Exercise instructions:
A. Summarize the article on dealing with colleagues back from holiday in two sentences.
B. Carry on the article about colleagues coming back from holiday, starting right after its final sentence.

Source excerpt:
## begin

How To Deal With Colleagues Coming Back From Holiday
While you’ve been chained to your desk, other people are now breezing back into the office, full of their exploits. With a little bit of invention you could make turn their return into a fun event and have everyone laughing at the end of it.
The Topper
Ever have one of those colleagues who managed to top your holiday stories with one of their own? If you went swimming with wild narwhals, they went unicorn riding sort of thing? Don’t be disheartened, you can jiu-jitsu their tales against them.
While they’re away, get the office around to try to piece together the holiday-maker’s itinerary. Where did they say they were going and what did they mention they’d do? The vacationer has probably been boasting about it already, so this shouldn’t be too tough.
Now do some research. Look up the things they said they were going to do – and find more exclusive versions of it at other holiday destinations around the world.
Here’s the tricksy bit: each person in the office gets assigned one top-up-tale to keep in reserve.
When your workmate wanders back in and starts boasting about their holiday activities you and your teammates can slip in one-upping stories throughout the day. She tries to show off about exclusive clubs in Rome? One of you can claim they breakdanced for the Pope. Cowabunga!
Come the end of their first day back, your colleague will either be so deflated that they won’t try to boast again or, if they’re even a little bit sensitive, they’ll get the message that showing off isn’t needed.
https://www.youtube.com/watch?v=8YK87pyWaZs
The Post-it? Noted.
For an amusing diversion, make your friend’s life a wee bit more difficult by covering their office in sticky notes. It’s a tried and tested technique and certainly has the wow-factor depending on just how much of the office you cover. Here’s a great example using heart-shaped Post-it notes. (But if you do use these heart notes, don’t let that guy put them up because it could come across as a bit creepy. Every office has a that guy; a bit too familiar, a little too personal.)
We’ve Been Sold
While your colleague was away, the company was sold to the Nakatomi Corporation, a Japanese conglomerate. This won’t affect what the company does or where it is (you’re still a plumbing supplies firm in Crawley), but it will change how staff are supposed to behave.

## end

Saved entries
## begin

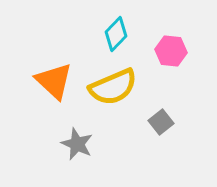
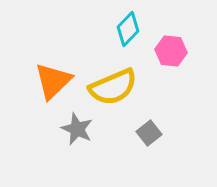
cyan diamond: moved 12 px right, 5 px up
orange triangle: moved 1 px left; rotated 33 degrees clockwise
gray square: moved 12 px left, 11 px down
gray star: moved 15 px up
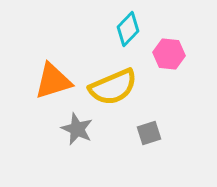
pink hexagon: moved 2 px left, 3 px down
orange triangle: rotated 27 degrees clockwise
gray square: rotated 20 degrees clockwise
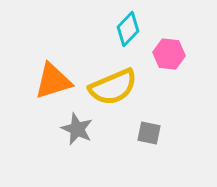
gray square: rotated 30 degrees clockwise
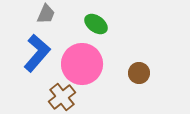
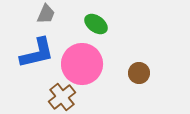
blue L-shape: rotated 36 degrees clockwise
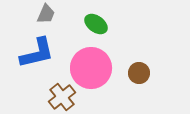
pink circle: moved 9 px right, 4 px down
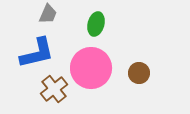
gray trapezoid: moved 2 px right
green ellipse: rotated 70 degrees clockwise
brown cross: moved 8 px left, 8 px up
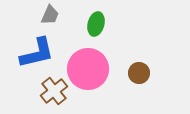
gray trapezoid: moved 2 px right, 1 px down
pink circle: moved 3 px left, 1 px down
brown cross: moved 2 px down
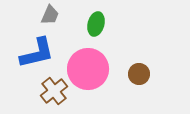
brown circle: moved 1 px down
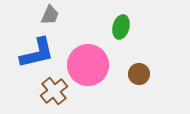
green ellipse: moved 25 px right, 3 px down
pink circle: moved 4 px up
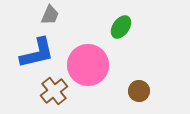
green ellipse: rotated 20 degrees clockwise
brown circle: moved 17 px down
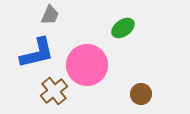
green ellipse: moved 2 px right, 1 px down; rotated 20 degrees clockwise
pink circle: moved 1 px left
brown circle: moved 2 px right, 3 px down
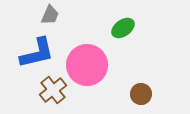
brown cross: moved 1 px left, 1 px up
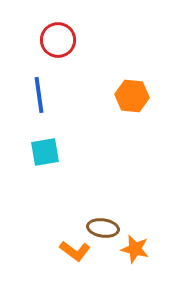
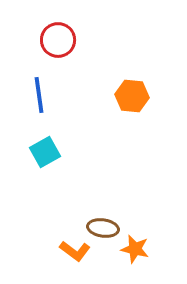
cyan square: rotated 20 degrees counterclockwise
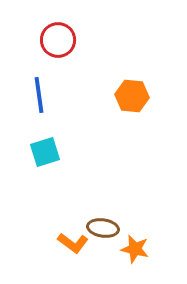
cyan square: rotated 12 degrees clockwise
orange L-shape: moved 2 px left, 8 px up
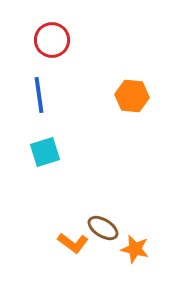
red circle: moved 6 px left
brown ellipse: rotated 24 degrees clockwise
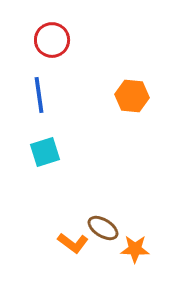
orange star: rotated 12 degrees counterclockwise
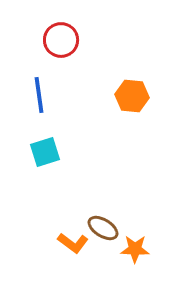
red circle: moved 9 px right
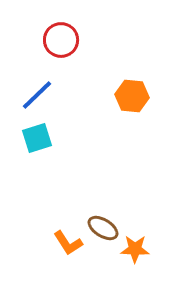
blue line: moved 2 px left; rotated 54 degrees clockwise
cyan square: moved 8 px left, 14 px up
orange L-shape: moved 5 px left; rotated 20 degrees clockwise
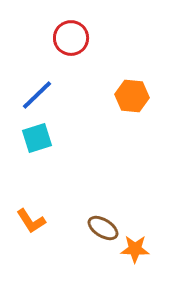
red circle: moved 10 px right, 2 px up
orange L-shape: moved 37 px left, 22 px up
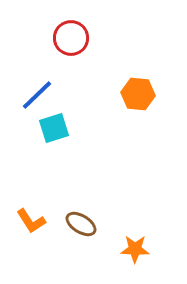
orange hexagon: moved 6 px right, 2 px up
cyan square: moved 17 px right, 10 px up
brown ellipse: moved 22 px left, 4 px up
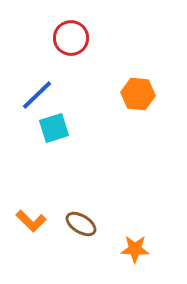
orange L-shape: rotated 12 degrees counterclockwise
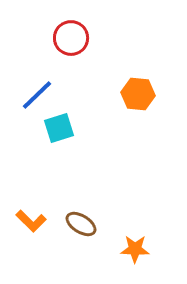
cyan square: moved 5 px right
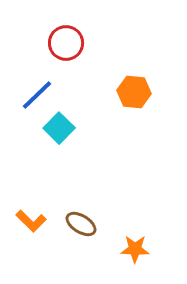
red circle: moved 5 px left, 5 px down
orange hexagon: moved 4 px left, 2 px up
cyan square: rotated 28 degrees counterclockwise
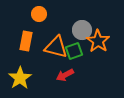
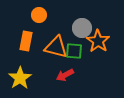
orange circle: moved 1 px down
gray circle: moved 2 px up
green square: rotated 24 degrees clockwise
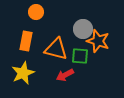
orange circle: moved 3 px left, 3 px up
gray circle: moved 1 px right, 1 px down
orange star: rotated 15 degrees counterclockwise
orange triangle: moved 2 px down
green square: moved 6 px right, 5 px down
yellow star: moved 3 px right, 5 px up; rotated 10 degrees clockwise
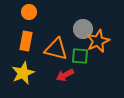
orange circle: moved 7 px left
orange star: rotated 30 degrees clockwise
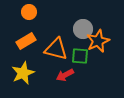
orange rectangle: rotated 48 degrees clockwise
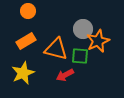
orange circle: moved 1 px left, 1 px up
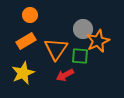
orange circle: moved 2 px right, 4 px down
orange triangle: rotated 50 degrees clockwise
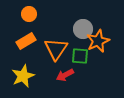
orange circle: moved 1 px left, 1 px up
yellow star: moved 3 px down
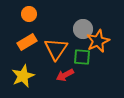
orange rectangle: moved 1 px right, 1 px down
green square: moved 2 px right, 1 px down
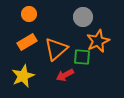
gray circle: moved 12 px up
orange triangle: rotated 15 degrees clockwise
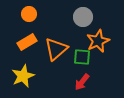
red arrow: moved 17 px right, 7 px down; rotated 24 degrees counterclockwise
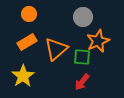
yellow star: rotated 10 degrees counterclockwise
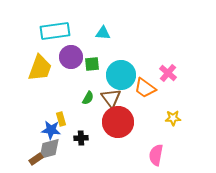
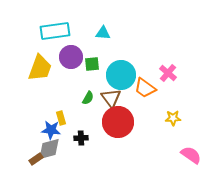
yellow rectangle: moved 1 px up
pink semicircle: moved 35 px right; rotated 115 degrees clockwise
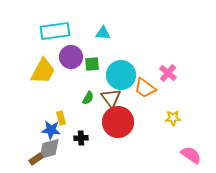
yellow trapezoid: moved 3 px right, 3 px down; rotated 8 degrees clockwise
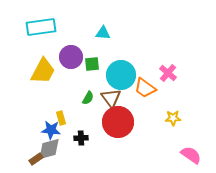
cyan rectangle: moved 14 px left, 4 px up
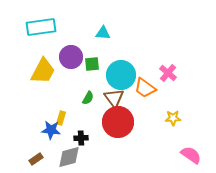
brown triangle: moved 3 px right
yellow rectangle: rotated 32 degrees clockwise
gray diamond: moved 20 px right, 8 px down
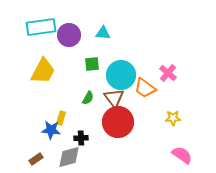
purple circle: moved 2 px left, 22 px up
pink semicircle: moved 9 px left
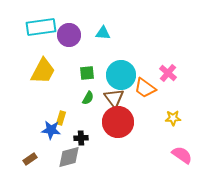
green square: moved 5 px left, 9 px down
brown rectangle: moved 6 px left
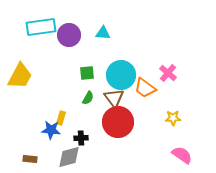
yellow trapezoid: moved 23 px left, 5 px down
brown rectangle: rotated 40 degrees clockwise
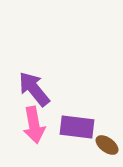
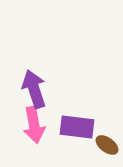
purple arrow: rotated 21 degrees clockwise
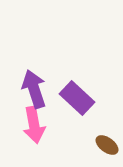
purple rectangle: moved 29 px up; rotated 36 degrees clockwise
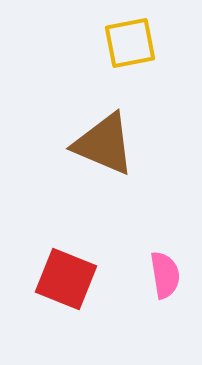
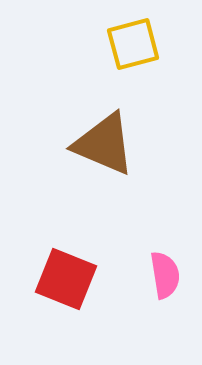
yellow square: moved 3 px right, 1 px down; rotated 4 degrees counterclockwise
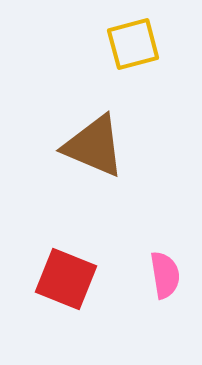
brown triangle: moved 10 px left, 2 px down
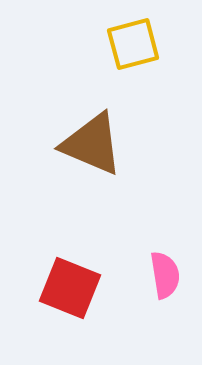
brown triangle: moved 2 px left, 2 px up
red square: moved 4 px right, 9 px down
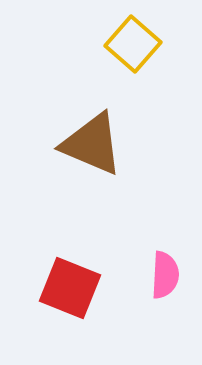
yellow square: rotated 34 degrees counterclockwise
pink semicircle: rotated 12 degrees clockwise
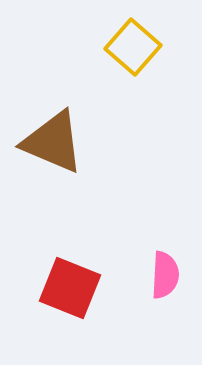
yellow square: moved 3 px down
brown triangle: moved 39 px left, 2 px up
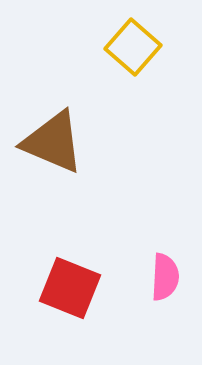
pink semicircle: moved 2 px down
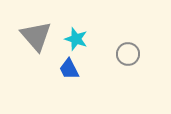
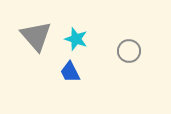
gray circle: moved 1 px right, 3 px up
blue trapezoid: moved 1 px right, 3 px down
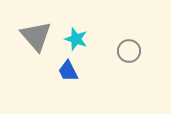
blue trapezoid: moved 2 px left, 1 px up
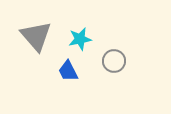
cyan star: moved 4 px right; rotated 30 degrees counterclockwise
gray circle: moved 15 px left, 10 px down
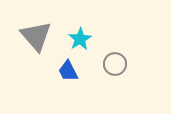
cyan star: rotated 20 degrees counterclockwise
gray circle: moved 1 px right, 3 px down
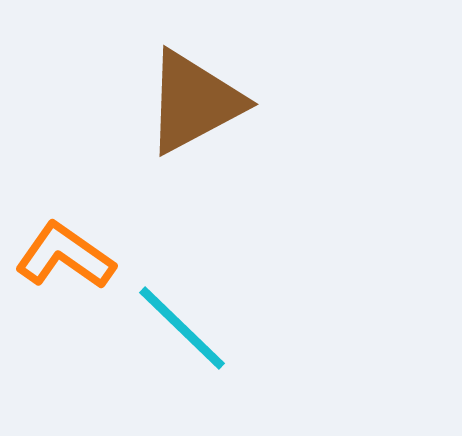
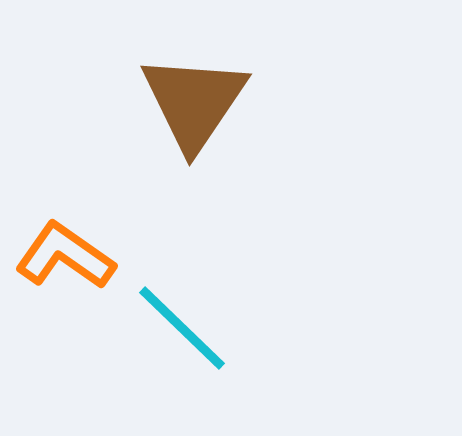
brown triangle: rotated 28 degrees counterclockwise
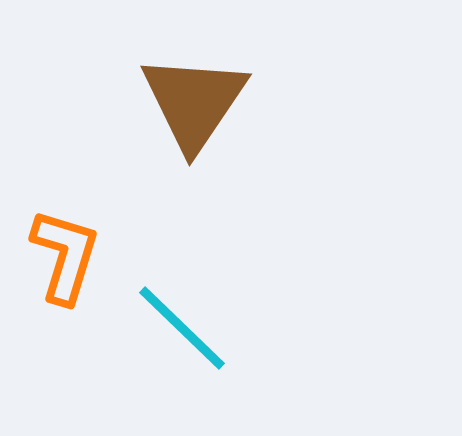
orange L-shape: rotated 72 degrees clockwise
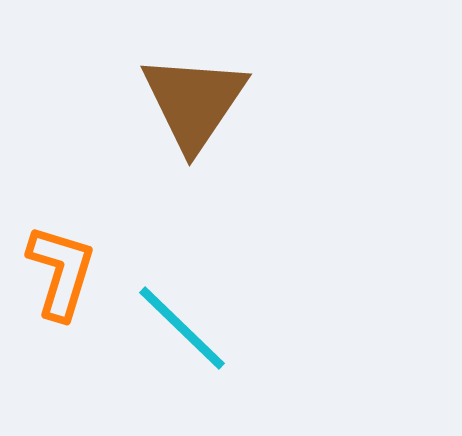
orange L-shape: moved 4 px left, 16 px down
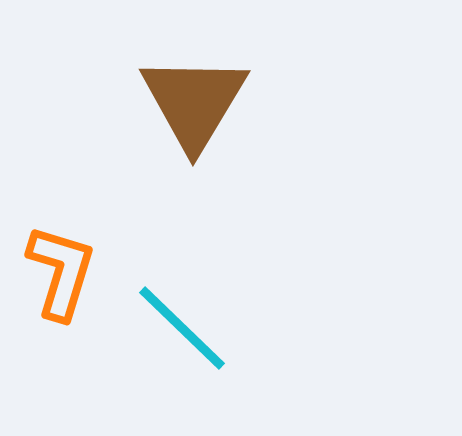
brown triangle: rotated 3 degrees counterclockwise
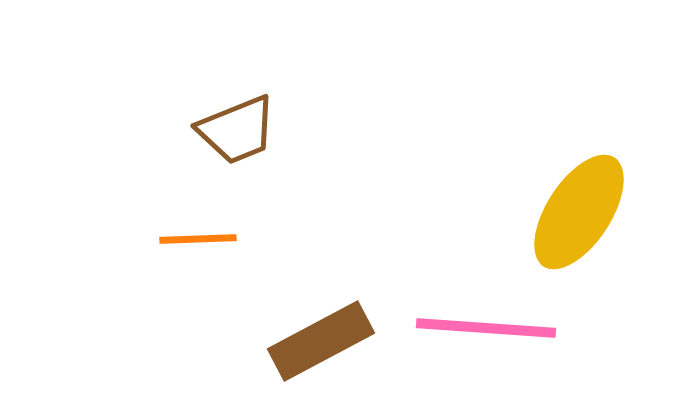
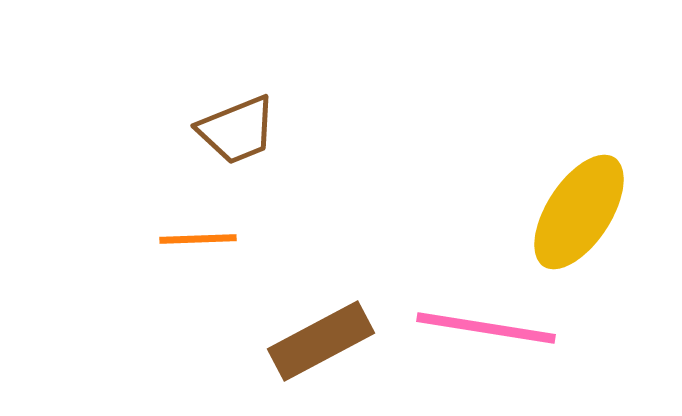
pink line: rotated 5 degrees clockwise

## end

Task-by-task outputs:
A. The article suggests that, with a little invention, a colleague's return from holiday can become a fun event that leaves everyone laughing. One prank has coworkers research the holiday-maker's itinerary so that each can top the returning colleague's boasts with a more exclusive story, while another covers the colleague's office in sticky notes.

B.
The story is that there’s a restructuring coming and people will keep their jobs based on how well they can communicate in Japanese and master the country’s intricate rules of office etiquette.
When they walk into the office, they’ll be greeted by the sight of everyone pouring over Japanese dictionaries, trying to master Japanese phrases written on a whiteboard and learning how to pour tea (“How do you say ‘one lump or two?’ ”)
It also turns out the new owners are making a flying visit at the end of the week, so if your colleague wants to keep their job they better start reading up quickly and get ready for some really long days.
The Sixth Sense
Perhaps the most scary, though also funniest way, to deal with a holiday-boasting colleague to give them the old M Night Shangalang treatment like in The Sixth Sense.
First remove any reference to them in company literature – or change all their mentions to appear in the past tense, so instead of reading ‘Gary is in charge…’ it will say ‘Gary was in charge‘. Next, clear their desk totally of any personal items or records. Go through the office kitchen’s cupboards and make sure that you’ve caught any favourite drinks or snacks that they’ve brought in before.
If your office has paper calendars on the wall, or whiteboards mentioning dates, change them all to some single date in the future – six months should do it.
When your colleague comes in, don’t acknowledge them or their existence. If you need to walk past them, stroll by carefully. If they tap you on the shoulder or try to touch you, shrug it off and say there’s a chill in the air.
Yes, you want your teammate to believe they are actually… a ghost! (Perhaps their holiday trip to a banana packing plant ended in a slip with spooky consequences.)
Of course, you won’t be able to keep this up forever – they’ll know that something is up – but all you want is the merest glimmer, the faintest hint, that they are second-guessing their own reality.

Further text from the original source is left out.